Quelques réflexions sur les blocages de lycées

par J-B.
lundi 3 avril 2006

Les enseignements que l’on peut tirer des blocages de lycées complaisamment relayés par les médias.

Depuis plusieurs semaines, les médias relayent complaisamment les blocages de lycées, au point même de paraître parfois, dans certains reportages, donner un mode d’emploi aux lycéens en mal d’idées. On n’avait encore jamais vu à ce jour ce genre d’action (qui s’apparente au piquet de grève) menée essentiellement par des mineurs. Je suis moi-même professeur dans un lycée bloqué, situation que je juge particulièrement grave, et je me suis demandé, en tant que professeur, ce que des élèves peuvent bien apprendre, lorsqu’ils réussissent à interdire aux autres (élèves et enseignants) l’accès à leur lieu de travail.

Nul doute que bon nombre des élèves qui se déclarent favorables au blocage se mettent en vacances. De la sorte, se trouve confirmé le discrédit jeté sur le travail, scolaire en l’occurrence. Si l’on ne va pas en cours, cela ne présente pas beaucoup de risques, le système scolaire s’adaptera, les cours seront plus ou moins rattrapés, les modalités des examens seront revues. De plus, puisqu’il s’agit de mineurs, ils peuvent empêcher les autres de travailler en toute impunité. Et, les professeurs étant des fonctionnaires, ils ne travaillent pas, mais sont quand même payés. Ne pas travailler n’a finalement pas de conséquence bien grave -sauf pour ceux qui veulent travailler. Le premier enseignement qu’on peut tirer de la situation, c’est qu’aller ou ne pas aller à l’école, pour un certain nombre de lycéens ou d’étudiants, ne sert finalement pas à grand-chose.

Le deuxième aspect du blocage, c’est la pratique du vote. Voter semble aller de soi et donner une caution "démocratique" au blocage et au droit de grève, pourtant parfaitement illégitime pour les élèves qui ne sont pas des salariés. Or bloquer l’accès à un établissement scolaire est illégal, tous les élèves ont le droit d’accéder librement à l’école, qui est un service public.
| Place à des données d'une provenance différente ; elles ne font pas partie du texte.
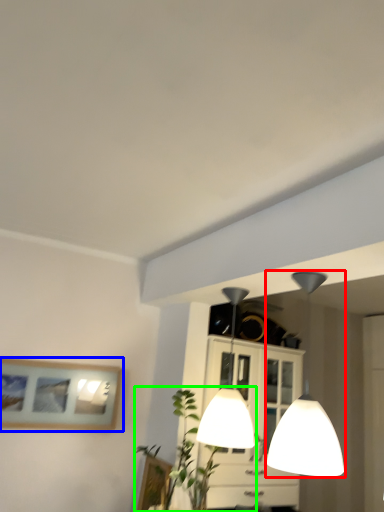
Question: Estimate the real-world distances between objects in this image. Which object is farther from lamp (highlighted by a red box), picture frame (highlighted by a blue box) or plant (highlighted by a green box)?

Choices:
 (A) picture frame
 (B) plant

Answer: (A)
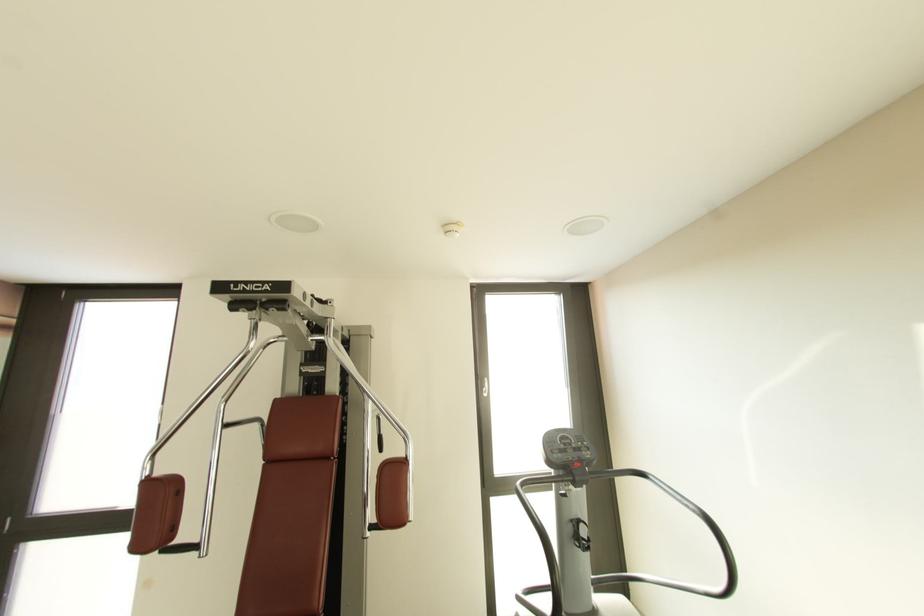
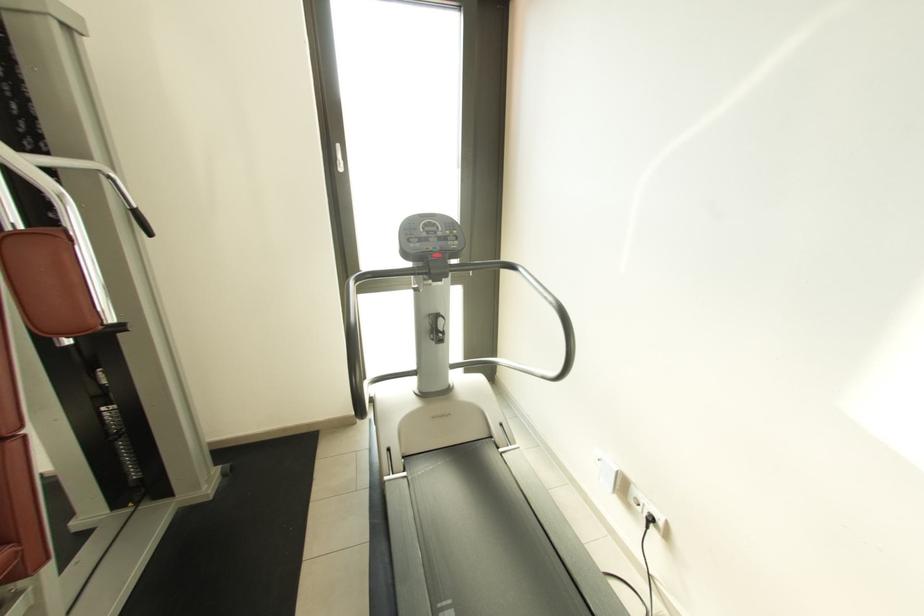
Where in the second image is the point corresponding to pixel 575 531 from the first image?

(432, 325)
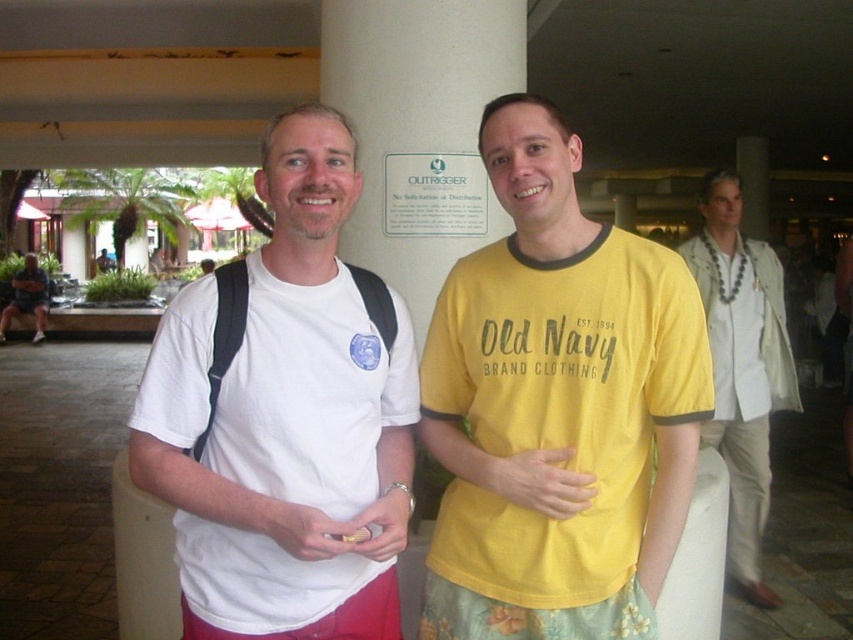
Is white matte t-shirt at center positioned in front of white smooth pillar at center?

That is True.

Measure the distance between point (250,397) and camera.

Point (250,397) and camera are 5.00 feet apart from each other.

This screenshot has height=640, width=853. I want to click on white matte t-shirt at center, so pos(286,420).

Between yellow cotton shirt at center and white smooth pillar at center, which one has more height?

white smooth pillar at center

Which is in front, point (483, 582) or point (479, 109)?

Point (483, 582) is in front.

Find the location of `yellow cotton shirt at center`. yellow cotton shirt at center is located at coordinates (556, 406).

You are a GUI agent. You are given a task and a screenshot of the screen. Output one action in this format:
    pyautogui.click(x=<x>, y=<y>)
    Task: Click on the yellow cotton shirt at center
    
    Given the screenshot: What is the action you would take?
    pyautogui.click(x=556, y=406)

Locate an element on the screen. yellow cotton shirt at center is located at coordinates (556, 406).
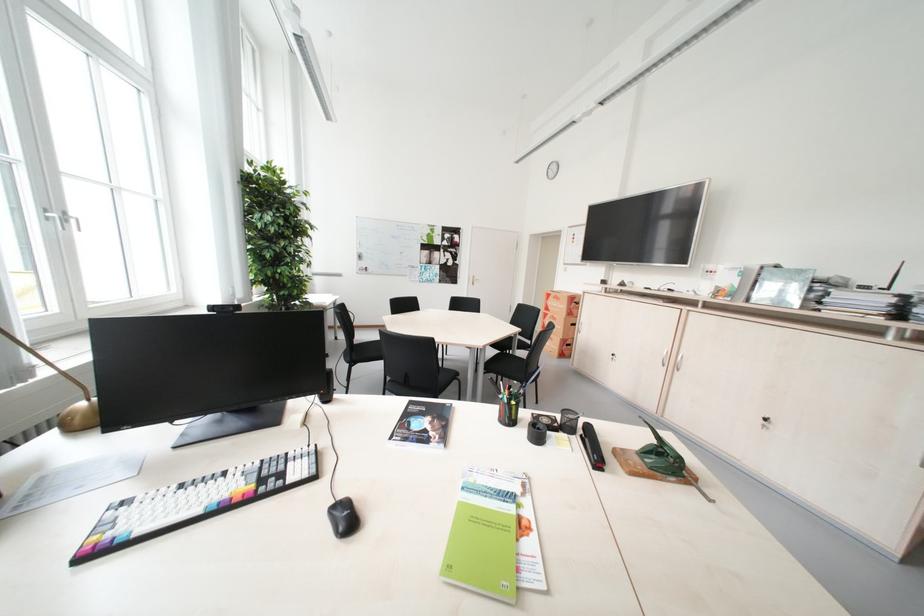
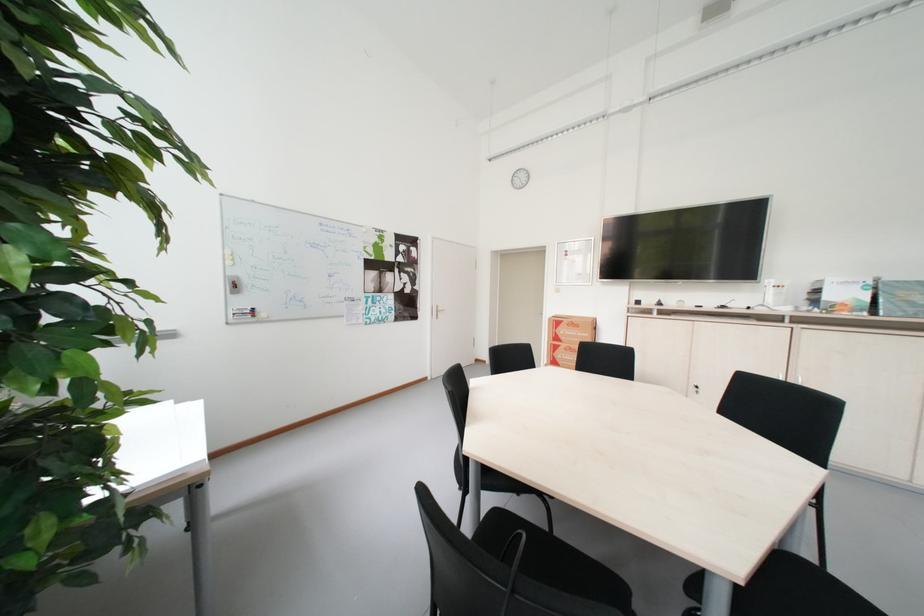
Find the pixel in the second image that matches point 556,310 in the first image.

(565, 341)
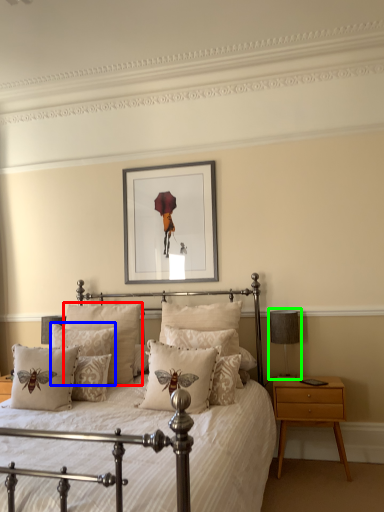
Question: Which is farther away from pillow (highlighted by a red box)? pillow (highlighted by a blue box) or table lamp (highlighted by a green box)?

Choices:
 (A) pillow
 (B) table lamp

Answer: (B)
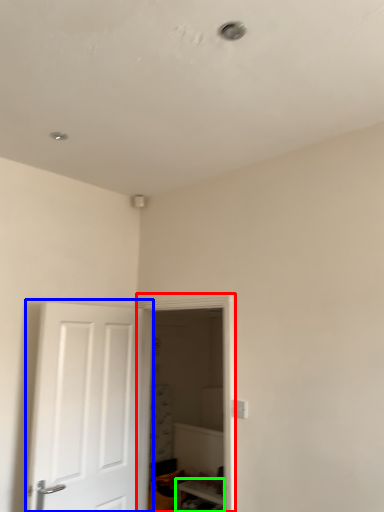
Question: Which object is the closest to the glass door (highlighted by a red box)? Choose among these: door (highlighted by a blue box) or furniture (highlighted by a green box).

Choices:
 (A) door
 (B) furniture

Answer: (A)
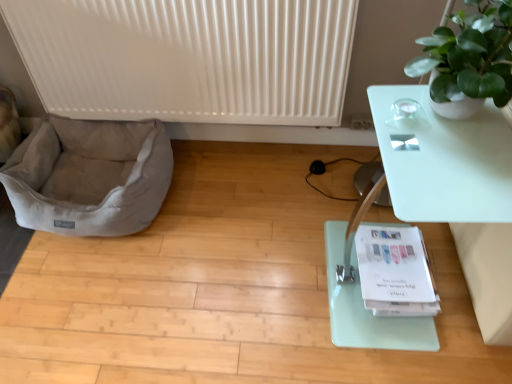
The height and width of the screenshot is (384, 512). I want to click on transparent glass table at right, so 458,194.

Measure the distance between point (x=61, y=86) and camera.

Point (x=61, y=86) and camera are 1.66 meters apart.

Locate an element on the screen. The image size is (512, 384). white paper yoga mat at lower center is located at coordinates (367, 310).

Where is `transparent glass table at right`? This screenshot has width=512, height=384. transparent glass table at right is located at coordinates (458, 194).

Does transparent glass table at right have a smaller size compared to white paper yoga mat at lower center?

Incorrect, transparent glass table at right is not smaller in size than white paper yoga mat at lower center.

Can you confirm if transparent glass table at right is positioned to the right of white paper yoga mat at lower center?

Incorrect, transparent glass table at right is not on the right side of white paper yoga mat at lower center.

Does transparent glass table at right have a greater width compared to white paper yoga mat at lower center?

Yes, transparent glass table at right is wider than white paper yoga mat at lower center.

Is green matte plant at upper right oriented towards light gray fabric dog bed at lower left?

No, green matte plant at upper right is not aimed at light gray fabric dog bed at lower left.

Does green matte plant at upper right appear on the left side of light gray fabric dog bed at lower left?

No.

Considering the relative sizes of green matte plant at upper right and light gray fabric dog bed at lower left in the image provided, is green matte plant at upper right wider than light gray fabric dog bed at lower left?

No.

What's the angular difference between white ribbed radiator at upper center and white paper yoga mat at lower center's facing directions?

white ribbed radiator at upper center and white paper yoga mat at lower center are facing 0.453 degrees away from each other.

In terms of height, does white ribbed radiator at upper center look taller or shorter compared to white paper yoga mat at lower center?

Considering their sizes, white ribbed radiator at upper center has more height than white paper yoga mat at lower center.

The image size is (512, 384). I want to click on radiator that is above the white paper yoga mat at lower center (from a real-world perspective), so click(188, 58).

Considering the positions of points (193, 58) and (351, 261), is point (193, 58) farther from camera compared to point (351, 261)?

Yes, it is.

In the scene shown: From a real-world perspective, which object stands above the other?

In real-world perspective, white ribbed radiator at upper center is above.

Which is more to the right, light gray fabric dog bed at lower left or white ribbed radiator at upper center?

white ribbed radiator at upper center is more to the right.

Is point (73, 182) in front of point (56, 82)?

No, it is not.

Is light gray fabric dog bed at lower left oriented towards white ribbed radiator at upper center?

No, light gray fabric dog bed at lower left does not turn towards white ribbed radiator at upper center.

From a real-world perspective, is green matte plant at upper right on transparent glass table at right?

Yes, from a real-world perspective, green matte plant at upper right is on top of transparent glass table at right.

From the image's perspective, relative to transparent glass table at right, is green matte plant at upper right above or below?

From the image's perspective, green matte plant at upper right appears above transparent glass table at right.

Is green matte plant at upper right beside transparent glass table at right?

No, green matte plant at upper right is not beside transparent glass table at right.

Is green matte plant at upper right oriented away from transparent glass table at right?

No, green matte plant at upper right is not facing the opposite direction of transparent glass table at right.

Is white paper yoga mat at lower center with light gray fabric dog bed at lower left?

No, white paper yoga mat at lower center is not in contact with light gray fabric dog bed at lower left.

Is white paper yoga mat at lower center facing towards light gray fabric dog bed at lower left?

No, white paper yoga mat at lower center is not oriented towards light gray fabric dog bed at lower left.

Does white paper yoga mat at lower center have a lesser width compared to light gray fabric dog bed at lower left?

Yes, white paper yoga mat at lower center is thinner than light gray fabric dog bed at lower left.

Who is bigger, white paper yoga mat at lower center or light gray fabric dog bed at lower left?

Bigger between the two is light gray fabric dog bed at lower left.

Is point (425, 349) closer to viewer compared to point (498, 95)?

No, (425, 349) is behind (498, 95).

Does white paper yoga mat at lower center contain green matte plant at upper right?

No.

Can you confirm if white paper yoga mat at lower center is positioned to the right of green matte plant at upper right?

No.

From a real-world perspective, is white paper yoga mat at lower center positioned above or below green matte plant at upper right?

In terms of real-world spatial position, white paper yoga mat at lower center is below green matte plant at upper right.

At what (x,y) coordinates should I click in order to perform the action: click on yoga mat behind the transparent glass table at right. Please return your answer as a coordinate pair (x, y). The image size is (512, 384). Looking at the image, I should click on (367, 310).

Find the location of a particular element. houseplant on the right of light gray fabric dog bed at lower left is located at coordinates (469, 60).

Estimate the real-world distances between objects in this image. Which object is closer to white ribbed radiator at upper center, white paper yoga mat at lower center or green matte plant at upper right?

green matte plant at upper right is closer to white ribbed radiator at upper center.

Considering their positions, is light gray fabric dog bed at lower left positioned further to white ribbed radiator at upper center than green matte plant at upper right?

green matte plant at upper right lies further to white ribbed radiator at upper center than the other object.

Considering their positions, is light gray fabric dog bed at lower left positioned closer to white paper yoga mat at lower center than green matte plant at upper right?

Based on the image, green matte plant at upper right appears to be nearer to white paper yoga mat at lower center.

Estimate the real-world distances between objects in this image. Which object is closer to light gray fabric dog bed at lower left, transparent glass table at right or white ribbed radiator at upper center?

white ribbed radiator at upper center is positioned closer to the anchor light gray fabric dog bed at lower left.

Considering their positions, is green matte plant at upper right positioned closer to transparent glass table at right than white ribbed radiator at upper center?

Among the two, green matte plant at upper right is located nearer to transparent glass table at right.

From the image, which object appears to be nearer to light gray fabric dog bed at lower left, white ribbed radiator at upper center or green matte plant at upper right?

white ribbed radiator at upper center lies closer to light gray fabric dog bed at lower left than the other object.

Considering their positions, is white paper yoga mat at lower center positioned closer to transparent glass table at right than white ribbed radiator at upper center?

white paper yoga mat at lower center is positioned closer to the anchor transparent glass table at right.

When comparing their distances from transparent glass table at right, does green matte plant at upper right or white paper yoga mat at lower center seem further?

Among the two, white paper yoga mat at lower center is located further to transparent glass table at right.

Identify the location of yoga mat between white ribbed radiator at upper center and green matte plant at upper right. click(367, 310).

I want to click on radiator between light gray fabric dog bed at lower left and green matte plant at upper right in the horizontal direction, so click(188, 58).

I want to click on table between green matte plant at upper right and white paper yoga mat at lower center in the up-down direction, so click(458, 194).

Find the location of `radiator between light gray fabric dog bed at lower left and white paper yoga mat at lower center from left to right`. radiator between light gray fabric dog bed at lower left and white paper yoga mat at lower center from left to right is located at coordinates (188, 58).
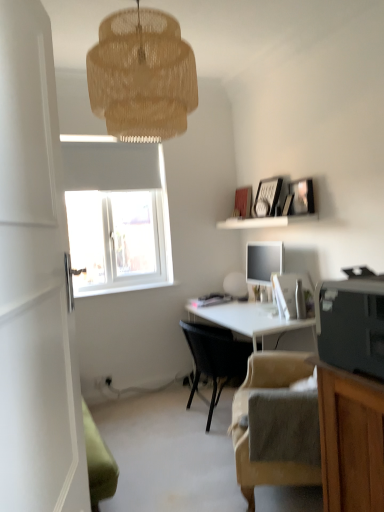
Identify the location of woven beige lampshade at upper center. (142, 76).

Measure the distance between point (377,366) and camera.

A distance of 3.48 feet exists between point (377,366) and camera.

Describe the element at coordinates (351, 325) in the screenshot. I see `black plastic printer at lower right` at that location.

What do you see at coordinates (266, 222) in the screenshot? The height and width of the screenshot is (512, 384). I see `white matte shelf at upper center` at bounding box center [266, 222].

In order to face white glossy door at left, should I rotate leftwards or rightwards?

To face it directly, rotate left by 19.886 degrees.

This screenshot has width=384, height=512. Find the location of `beige fabric chair at lower right, the second chair from the back`. beige fabric chair at lower right, the second chair from the back is located at coordinates (248, 432).

Where is `woven beige lampshade at upper center`? This screenshot has height=512, width=384. woven beige lampshade at upper center is located at coordinates (142, 76).

Can we say white matte shelf at upper center lies outside woven beige lampshade at upper center?

Yes, white matte shelf at upper center is located beyond the bounds of woven beige lampshade at upper center.

Considering the sizes of objects white matte shelf at upper center and woven beige lampshade at upper center in the image provided, who is thinner, white matte shelf at upper center or woven beige lampshade at upper center?

With smaller width is white matte shelf at upper center.

From a real-world perspective, is white matte shelf at upper center on woven beige lampshade at upper center?

Actually, white matte shelf at upper center is physically below woven beige lampshade at upper center in the real world.

Considering the points (30, 504) and (276, 463), which point is behind, point (30, 504) or point (276, 463)?

The point (276, 463) is farther.

Can you tell me how much white glossy door at left and beige fabric chair at lower right, which is the 1th chair in front-to-back order, differ in facing direction?

The angle between the facing direction of white glossy door at left and the facing direction of beige fabric chair at lower right, which is the 1th chair in front-to-back order, is 170 degrees.

The height and width of the screenshot is (512, 384). I want to click on the 2nd chair counting from the right of the white glossy door at left, so click(248, 432).

Consider the image. From a real-world perspective, is white glossy door at left physically located above or below beige fabric chair at lower right, which is the 1th chair in front-to-back order?

white glossy door at left is situated higher than beige fabric chair at lower right, which is the 1th chair in front-to-back order, in the real world.

What's the angular difference between white glossy desk at center and woven beige lampshade at upper center's facing directions?

white glossy desk at center and woven beige lampshade at upper center are facing 89.5 degrees away from each other.

From a real-world perspective, who is located higher, white glossy desk at center or woven beige lampshade at upper center?

From a 3D spatial view, woven beige lampshade at upper center is above.

How much distance is there between white glossy desk at center and woven beige lampshade at upper center?

white glossy desk at center and woven beige lampshade at upper center are 1.70 meters apart from each other.

Is white glossy desk at center not within woven beige lampshade at upper center?

That's correct, white glossy desk at center is outside of woven beige lampshade at upper center.

Which object is thinner, black woven chair at center, the 1th chair in the back-to-front sequence, or black plastic printer at lower right?

Thinner between the two is black plastic printer at lower right.

Based on the photo, how different are the orientations of black woven chair at center, the second chair positioned from the front, and black plastic printer at lower right in degrees?

94.4 degrees separate the facing orientations of black woven chair at center, the second chair positioned from the front, and black plastic printer at lower right.

Is black woven chair at center, the second chair positioned from the front, not within black plastic printer at lower right?

Yes, black woven chair at center, the second chair positioned from the front, is located beyond the bounds of black plastic printer at lower right.

Is black woven chair at center, the second chair positioned from the front, smaller than black plastic printer at lower right?

No.

Considering the relative sizes of black woven chair at center, the 1th chair in the back-to-front sequence, and white glossy desk at center in the image provided, is black woven chair at center, the 1th chair in the back-to-front sequence, smaller than white glossy desk at center?

Indeed, black woven chair at center, the 1th chair in the back-to-front sequence, has a smaller size compared to white glossy desk at center.

Image resolution: width=384 pixels, height=512 pixels. What are the coordinates of `chair behind the white glossy desk at center` in the screenshot? It's located at (215, 358).

Considering the points (200, 326) and (249, 308), which point is behind, point (200, 326) or point (249, 308)?

The point (249, 308) is more distant.

Considering the sizes of objects black woven chair at center, the 1th chair in the back-to-front sequence, and white glossy desk at center in the image provided, who is thinner, black woven chair at center, the 1th chair in the back-to-front sequence, or white glossy desk at center?

black woven chair at center, the 1th chair in the back-to-front sequence, is thinner.

Is the depth of black woven chair at center, the 1th chair in the back-to-front sequence, greater than that of white glossy door at left?

Yes, it is.

From a real-world perspective, is black woven chair at center, the 1th chair in the back-to-front sequence, physically below white glossy door at left?

Yes.

Which is more to the right, black woven chair at center, the second chair positioned from the front, or white glossy door at left?

black woven chair at center, the second chair positioned from the front, is more to the right.

From the image's perspective, which is below, black woven chair at center, the 1th chair in the back-to-front sequence, or white glossy door at left?

black woven chair at center, the 1th chair in the back-to-front sequence, appears lower in the image.

From the image's perspective, does white glossy door at left appear lower than black plastic printer at lower right?

No.

Where is `glass door that appears in front of the black plastic printer at lower right`? This screenshot has width=384, height=512. glass door that appears in front of the black plastic printer at lower right is located at coordinates (x=35, y=281).

In the image, is white glossy door at left positioned in front of or behind black plastic printer at lower right?

white glossy door at left is positioned closer to the viewer than black plastic printer at lower right.

Based on the photo, does white glossy door at left have a lesser width compared to black plastic printer at lower right?

Indeed, white glossy door at left has a lesser width compared to black plastic printer at lower right.

At what (x,y) coordinates should I click in order to perform the action: click on shelf beneath the woven beige lampshade at upper center (from a real-world perspective). Please return your answer as a coordinate pair (x, y). Looking at the image, I should click on (266, 222).

Find the location of a particular element. This screenshot has width=384, height=512. glass door above the beige fabric chair at lower right, the second chair from the back (from the image's perspective) is located at coordinates (35, 281).

Considering their positions, is white matte shelf at upper center positioned further to white glossy door at left than black woven chair at center, the 1th chair in the back-to-front sequence?

Based on the image, white matte shelf at upper center appears to be further to white glossy door at left.

Looking at the image, which one is located closer to white glossy desk at center, white glossy door at left or beige fabric chair at lower right, which is the 1th chair in front-to-back order?

beige fabric chair at lower right, which is the 1th chair in front-to-back order, lies closer to white glossy desk at center than the other object.

When comparing their distances from black plastic printer at lower right, does white matte shelf at upper center or beige fabric chair at lower right, the second chair from the back, seem further?

white matte shelf at upper center is further to black plastic printer at lower right.

Estimate the real-world distances between objects in this image. Which object is closer to beige fabric chair at lower right, which is the 1th chair in front-to-back order, woven beige lampshade at upper center or white glossy desk at center?

white glossy desk at center lies closer to beige fabric chair at lower right, which is the 1th chair in front-to-back order, than the other object.

Which object lies nearer to the anchor point black plastic printer at lower right, white glossy door at left or white glossy desk at center?

Based on the image, white glossy door at left appears to be nearer to black plastic printer at lower right.

Estimate the real-world distances between objects in this image. Which object is closer to beige fabric chair at lower right, which is the 1th chair in front-to-back order, white matte shelf at upper center or white glossy desk at center?

The object closer to beige fabric chair at lower right, which is the 1th chair in front-to-back order, is white glossy desk at center.

Considering their positions, is white glossy desk at center positioned further to beige fabric chair at lower right, the second chair from the back, than white matte shelf at upper center?

white matte shelf at upper center is positioned further to the anchor beige fabric chair at lower right, the second chair from the back.

Looking at the image, which one is located further to black plastic printer at lower right, white matte shelf at upper center or white glossy door at left?

white matte shelf at upper center lies further to black plastic printer at lower right than the other object.

Identify the location of chair between woven beige lampshade at upper center and black woven chair at center, the 1th chair in the back-to-front sequence, in the up-down direction. (248, 432).

Where is `desk between black plastic printer at lower right and black woven chair at center, the 1th chair in the back-to-front sequence, along the z-axis`? This screenshot has width=384, height=512. desk between black plastic printer at lower right and black woven chair at center, the 1th chair in the back-to-front sequence, along the z-axis is located at coordinates pyautogui.click(x=252, y=321).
Et ce sont les adultes (chefs d’établissement et professeurs) qui doivent garantir ce droit. Bloquer un lycée est un coup de force, le faire cautionner par un vote n’a rien de démocratique, c’est une méthode fasciste, le pourcentage majoritaire d’élèves favorables au blocage n’ayant en soi rien de démocratique, puisque ce sont les élèves minoritaires qui sont dans leur droit . De plus, là encore, on donne à des mineurs, par un vote en dehors de toute structure légale, un pouvoir de décision sur les autres qu’ils n’ont pas à avoir ; on légitime le fait qu’ils puissent ne pas respecter les droits des autres, ici au travail et à l’instruction. Ce qui, bien évidemment, est la porte ouverte à n’importe quelle autre usurpation de pouvoir. On mesure bien, dans cette situation nouvelle, le rapport très problématique des mineurs à la loi et à l’autorité, et la difficulté pour les adultes de faire face à une telle situation.

Le troisième aspect du blocage, c’est sa motivation : le retrait du CPE. Là encore, ce qui est frappant, c’est l’illusion d’un pouvoir donné aux mineurs : le pouvoir de juger et de décider de quelque chose devant quoi ils sonts ignorants, incompétents -ils ne connaissant rien du monde du travail (quel crédit apporter à la contestation de lycéens de quinze ans, parfois même de collégiens ?) ; et aussi le pouvoir de discuter une loi (quoi qu’on en pense par ailleurs) votée par le Parlement. Et, sur ce point aussi, le rapport des mineurs à la loi semble perverti - ce qui est d’autant plus alarmant qu’un certain nombre d’adultes les ont poussés à cette contestation.

Toute expérience est formatrice, l’expérience que sont en train de faire ces lycéens pourrait avoir des conséquences plus graves que ce contre quoi ils protestent. La fin (le retrait du CPE) ne justifie pas les moyens. En bloquant un lycée, on apprend à ne pas respecter la valeur du travail. On apprend à ne pas respecter les autres, leurs droits et leur liberté, et on court donc le risque d’être traité de même par la suite. On grandit avec des illusions de droits et de toute-puissance, et on oublie les devoirs que l’on a envers la communauté. Et finalement, on est plutôt mal préparé pour affronter la dure réalité du monde du travail.